▶ Input
╔══

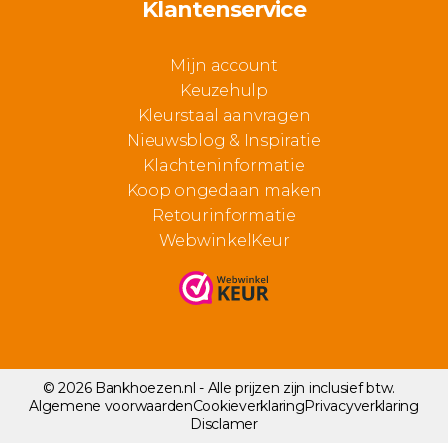
Klantenservice
Mijn account
Keuzehulp
Kleurstaal aanvragen
Nieuwsblog & Inspiratie
Klachteninformatie
Koop ongedaan maken
Retourinformatie
WebwinkelKeur
© 2026 Bankhoezen.nl - Alle prijzen zijn inclusief btw.
Algemene voorwaarden
Cookieverklaring
Privacyverklaring
Disclamer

╚══

▶ Your instructions
The answer is the line with "WebwinkelKeur" plus every line after it, printed exactly as they appear above.

▶ Task answer
WebwinkelKeur
© 2026 Bankhoezen.nl - Alle prijzen zijn inclusief btw.
Algemene voorwaarden
Cookieverklaring
Privacyverklaring
Disclamer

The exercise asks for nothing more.